You are proud of your team and understandably so. Is it possible to bring them to the table prematurely?

An advisor shared some recent challenges with a prospective client, Susan. We stepped back to recreate the first call in which he uncovered a variety of complex moving parts in her life. He quickly recommended a virtual meeting for two weeks later with three of his team members — Susan accepted the invitation.

As our simulation played out, it was clear why the follow-up meeting likely proved unsuccessful. It was a classic "show and tell." The advisor introduced Susan and then asked team members to introduce themselves and explain their roles on the team. A half hour later, the call ended — no one had asked Susan a single question.

Was there a third meeting? No. Susan declined the invitation.

Does the advisor have impressive colleagues on his team? Absolutely. Did the advisor judiciously deploy them? Absolutely not.

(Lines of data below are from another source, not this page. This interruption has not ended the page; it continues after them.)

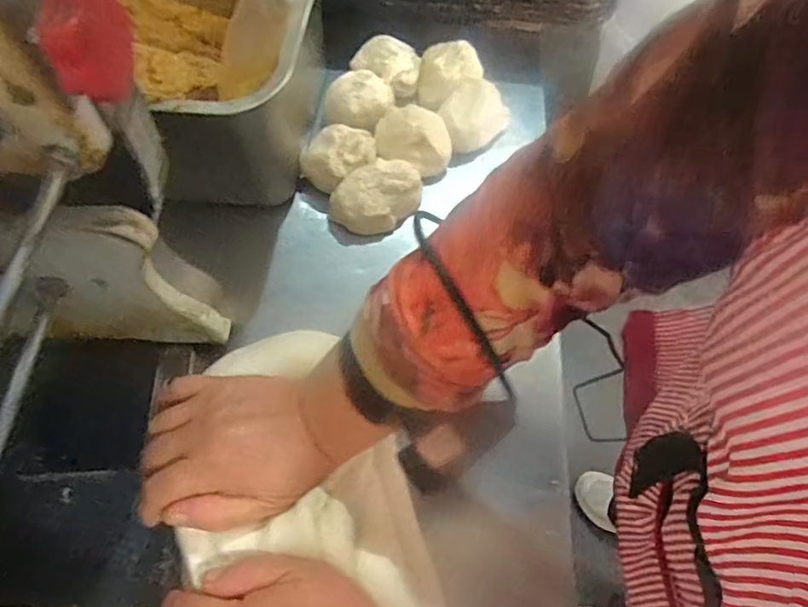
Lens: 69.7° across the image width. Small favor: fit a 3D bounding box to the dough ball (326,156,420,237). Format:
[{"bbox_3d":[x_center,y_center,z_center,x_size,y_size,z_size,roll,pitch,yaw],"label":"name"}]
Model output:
[{"bbox_3d":[-0.024,-0.103,0.548,0.083,0.036,0.059,-42,68,-18],"label":"dough ball"}]

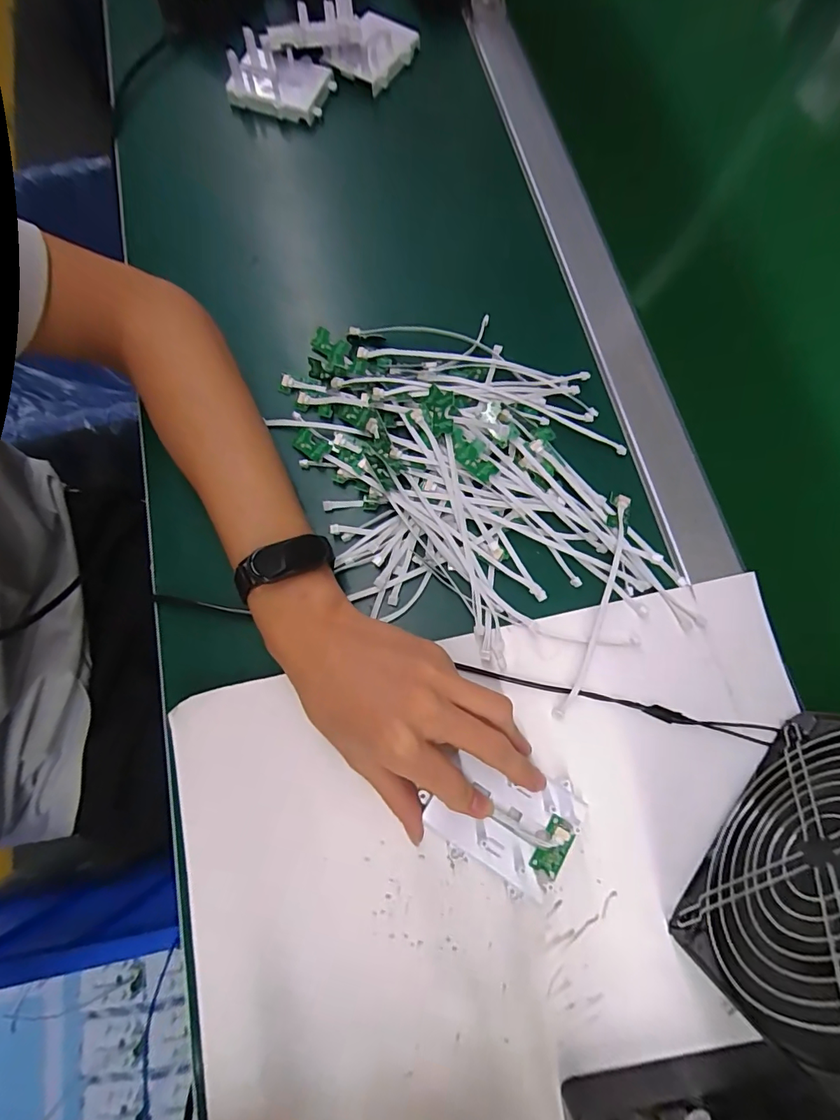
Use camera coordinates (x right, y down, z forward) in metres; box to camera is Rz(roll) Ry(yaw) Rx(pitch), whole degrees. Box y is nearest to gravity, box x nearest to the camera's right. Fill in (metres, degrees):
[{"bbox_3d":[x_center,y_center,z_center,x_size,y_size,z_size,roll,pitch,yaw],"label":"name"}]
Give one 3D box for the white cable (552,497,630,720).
[{"bbox_3d":[0.117,0.028,0.313,0.013,0.009,0.154,21,75,5],"label":"white cable"}]

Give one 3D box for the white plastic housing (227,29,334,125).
[{"bbox_3d":[-0.131,-0.443,0.441,0.088,0.031,0.059,7,74,3],"label":"white plastic housing"}]

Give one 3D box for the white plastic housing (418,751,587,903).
[{"bbox_3d":[0.047,0.149,0.279,0.079,0.012,0.064,28,76,8],"label":"white plastic housing"}]

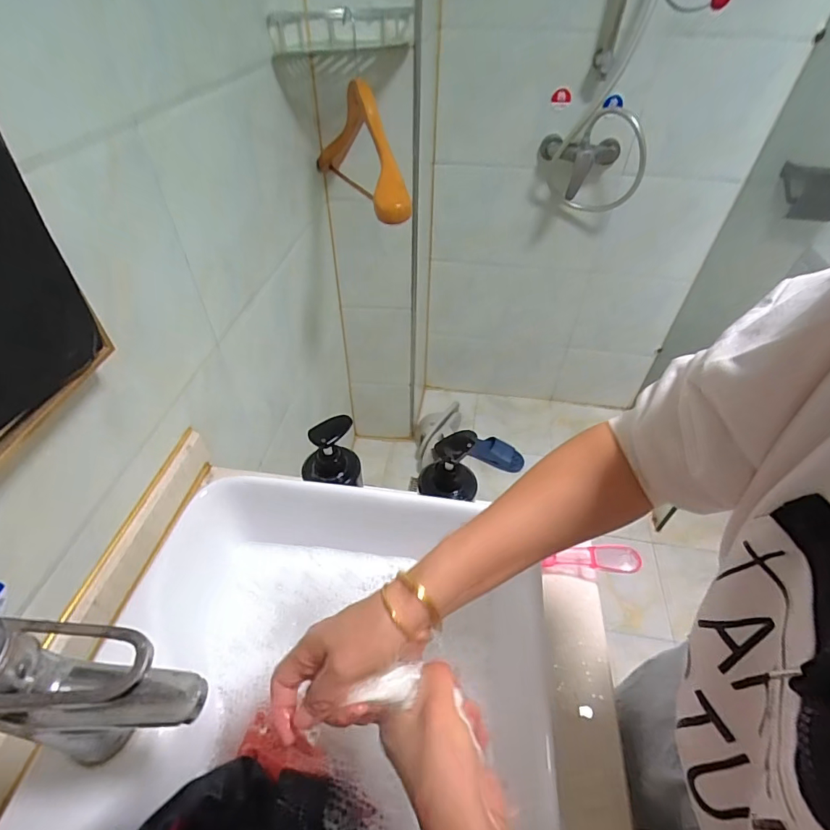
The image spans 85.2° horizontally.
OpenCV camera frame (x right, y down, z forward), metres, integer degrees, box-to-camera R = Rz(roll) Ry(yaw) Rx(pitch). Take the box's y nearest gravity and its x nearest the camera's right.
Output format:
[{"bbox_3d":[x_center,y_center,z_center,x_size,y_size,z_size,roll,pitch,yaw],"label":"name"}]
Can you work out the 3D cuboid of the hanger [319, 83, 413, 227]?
[{"bbox_3d":[-0.098,-0.492,0.819,0.072,0.184,0.427,-15,48,-15],"label":"hanger"}]

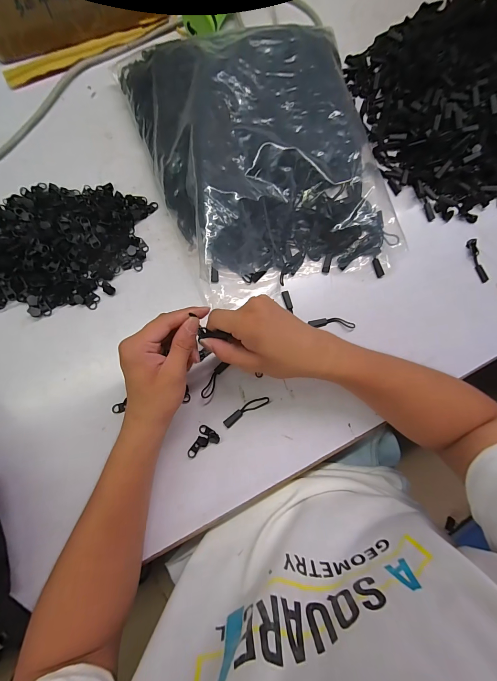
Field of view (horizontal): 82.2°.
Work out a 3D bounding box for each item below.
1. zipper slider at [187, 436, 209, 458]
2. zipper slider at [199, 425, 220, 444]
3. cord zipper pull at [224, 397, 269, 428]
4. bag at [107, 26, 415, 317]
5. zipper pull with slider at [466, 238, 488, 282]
[{"bbox_3d":[-0.058,0.123,0.326,0.014,0.004,0.028,34,81,1],"label":"zipper slider"},{"bbox_3d":[-0.045,0.109,0.329,0.027,0.004,0.012,36,81,2],"label":"zipper slider"},{"bbox_3d":[-0.003,0.083,0.337,0.059,0.004,0.013,-31,85,-8],"label":"cord zipper pull"},{"bbox_3d":[0.019,-0.229,0.346,0.259,0.084,0.352,-20,83,-7],"label":"bag"},{"bbox_3d":[0.313,-0.109,0.388,0.015,0.008,0.061,-15,83,-6],"label":"zipper pull with slider"}]

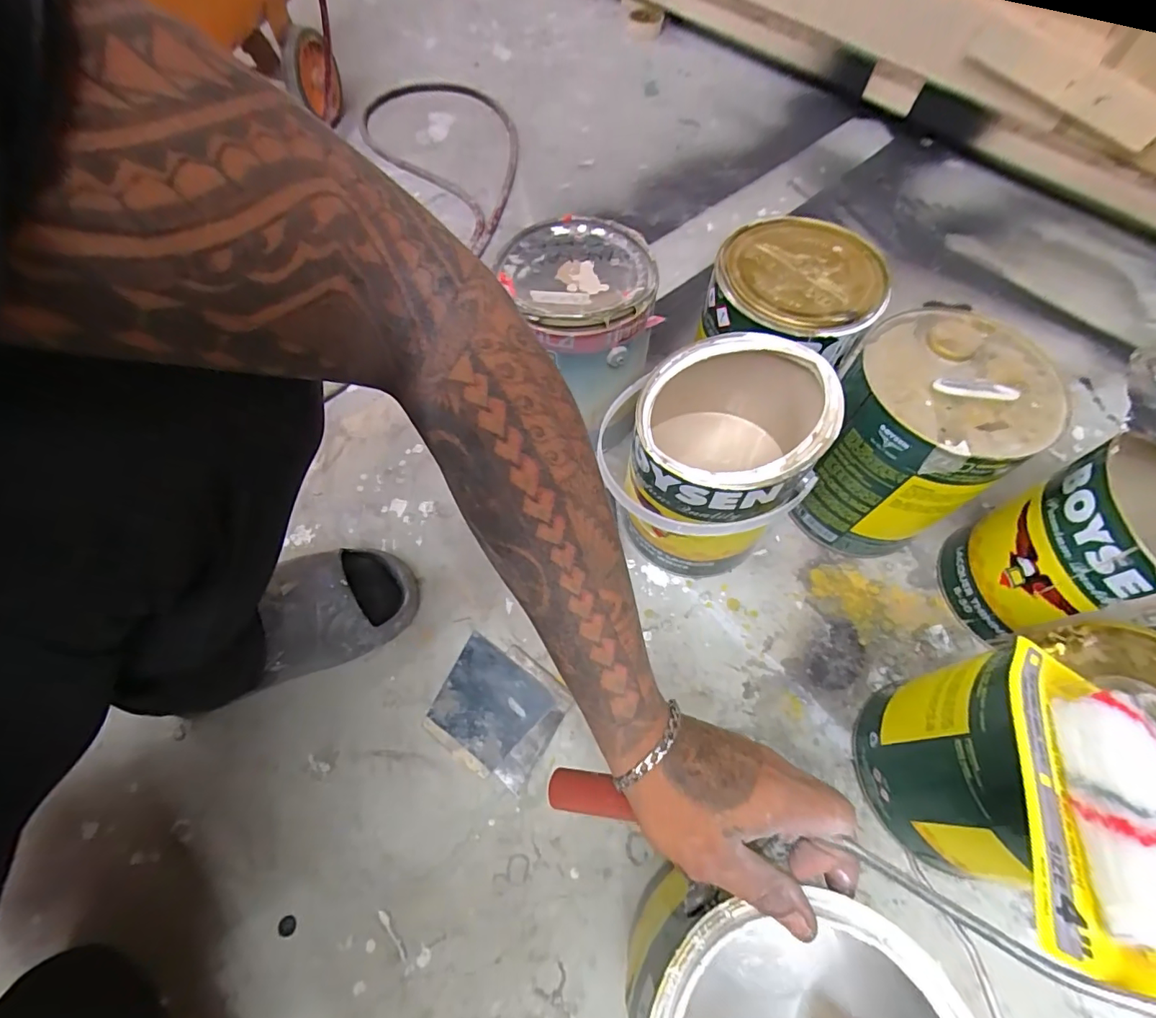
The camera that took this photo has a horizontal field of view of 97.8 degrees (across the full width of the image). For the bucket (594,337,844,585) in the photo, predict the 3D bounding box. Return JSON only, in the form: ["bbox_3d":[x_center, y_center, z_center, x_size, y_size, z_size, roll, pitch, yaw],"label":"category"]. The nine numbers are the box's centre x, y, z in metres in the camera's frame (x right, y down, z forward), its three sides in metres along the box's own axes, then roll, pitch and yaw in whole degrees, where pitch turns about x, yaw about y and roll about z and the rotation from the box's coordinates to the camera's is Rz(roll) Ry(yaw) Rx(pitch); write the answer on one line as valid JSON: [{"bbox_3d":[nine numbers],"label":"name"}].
[{"bbox_3d":[0.128,-0.028,0.506,0.179,0.214,0.189,0,63,0],"label":"bucket"}]

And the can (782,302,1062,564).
[{"bbox_3d":[0.333,-0.064,0.525,0.167,0.214,0.157,0,63,0],"label":"can"}]

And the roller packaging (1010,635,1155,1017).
[{"bbox_3d":[0.254,0.139,0.220,0.098,0.049,0.137,24,66,11],"label":"roller packaging"}]

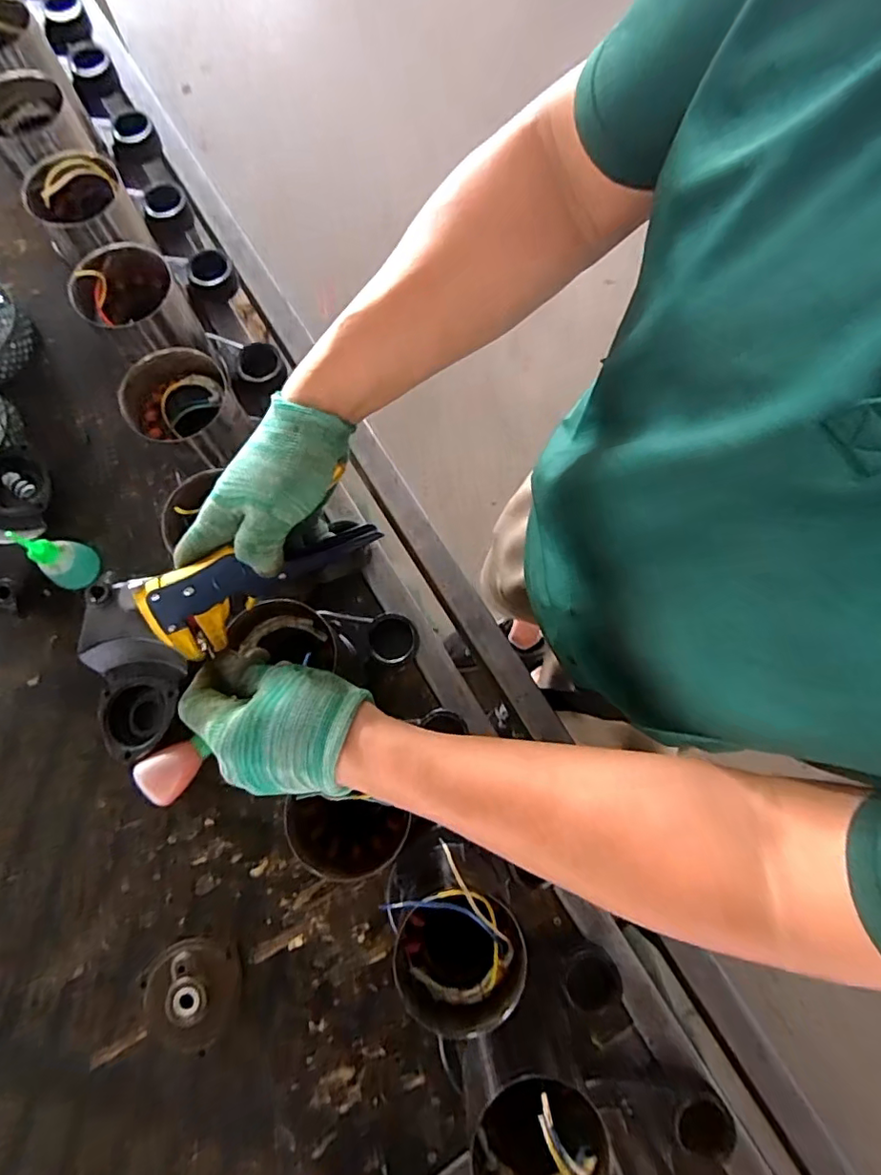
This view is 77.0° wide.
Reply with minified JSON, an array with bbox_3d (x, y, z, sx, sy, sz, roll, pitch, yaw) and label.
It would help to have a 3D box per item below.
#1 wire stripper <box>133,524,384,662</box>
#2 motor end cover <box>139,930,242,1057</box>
[{"bbox_3d":[-0.129,-0.017,0.399,0.162,0.025,0.067,-37,124,-11],"label":"wire stripper"},{"bbox_3d":[-0.232,0.377,0.517,0.087,0.015,0.094,44,79,8],"label":"motor end cover"}]

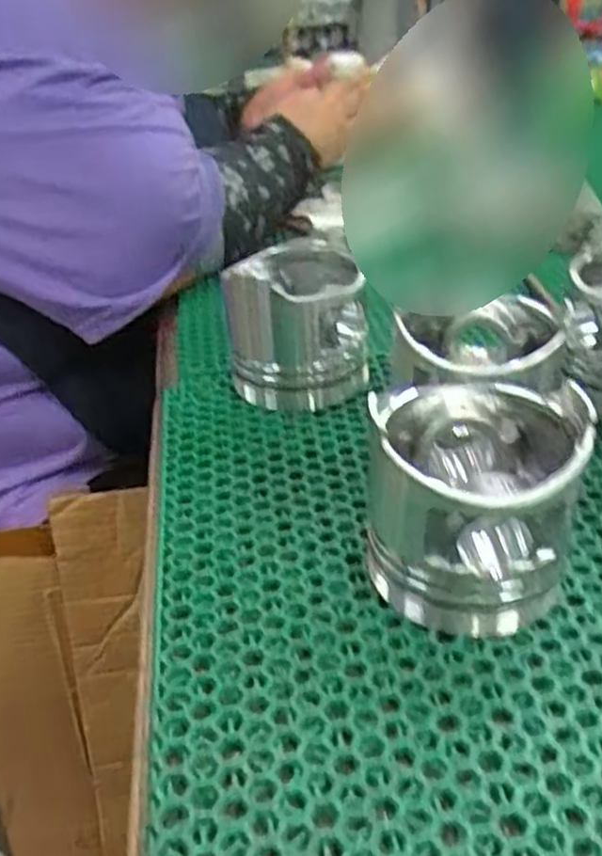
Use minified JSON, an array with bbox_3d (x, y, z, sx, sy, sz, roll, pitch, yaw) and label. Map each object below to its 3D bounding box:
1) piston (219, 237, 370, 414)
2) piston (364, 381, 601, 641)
[{"bbox_3d":[-0.003,-0.066,0.490,0.089,0.088,0.089,-4,33,-4],"label":"piston"},{"bbox_3d":[0.076,0.030,0.341,0.095,0.081,0.097,11,35,19],"label":"piston"}]

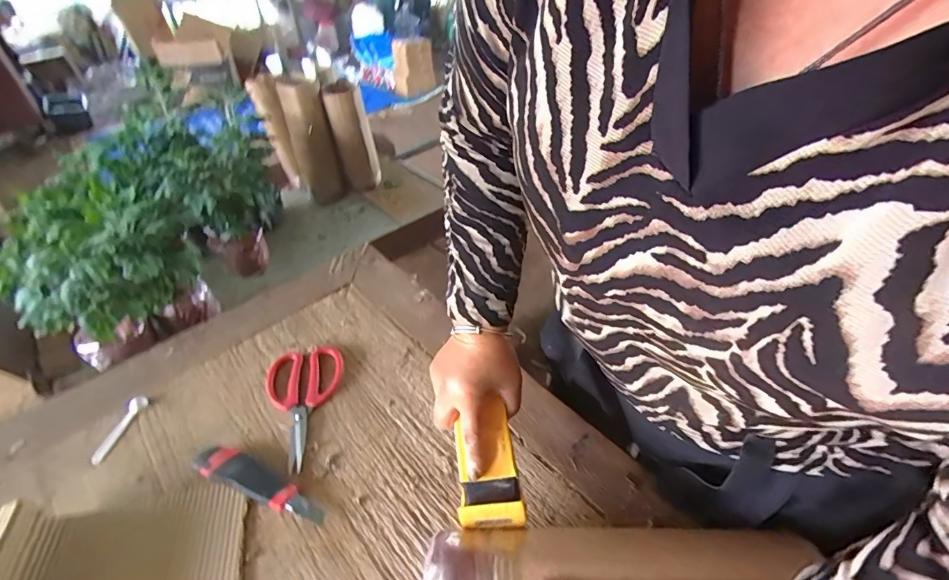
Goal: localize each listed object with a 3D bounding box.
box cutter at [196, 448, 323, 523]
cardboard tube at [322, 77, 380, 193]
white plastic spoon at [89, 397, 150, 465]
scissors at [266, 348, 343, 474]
[{"bbox_3d":[-0.262,0.236,0.526,0.182,0.022,0.042,19,46,18],"label":"box cutter"},{"bbox_3d":[-0.368,-0.447,1.347,0.129,0.335,0.116,-11,42,-11],"label":"cardboard tube"},{"bbox_3d":[-0.485,0.189,0.592,0.024,0.005,0.095,19,53,4],"label":"white plastic spoon"},{"bbox_3d":[-0.253,0.159,0.615,0.103,0.019,0.187,0,43,-2],"label":"scissors"}]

Be careful not to overwhelm prospective clients with all of the valuable services your team provides. Instead, seek to uncover an issue that is top of mind for him or her and consider focusing in on that topic in your next meeting. For example, if confusion about an old trust is top of mind, perhaps you should only invite the team member most astute discussing trusts to the next meeting with the prospective client.

Bottom line: Before bringing your team to the table, be sure you establish a meaningful connection with prospective clients.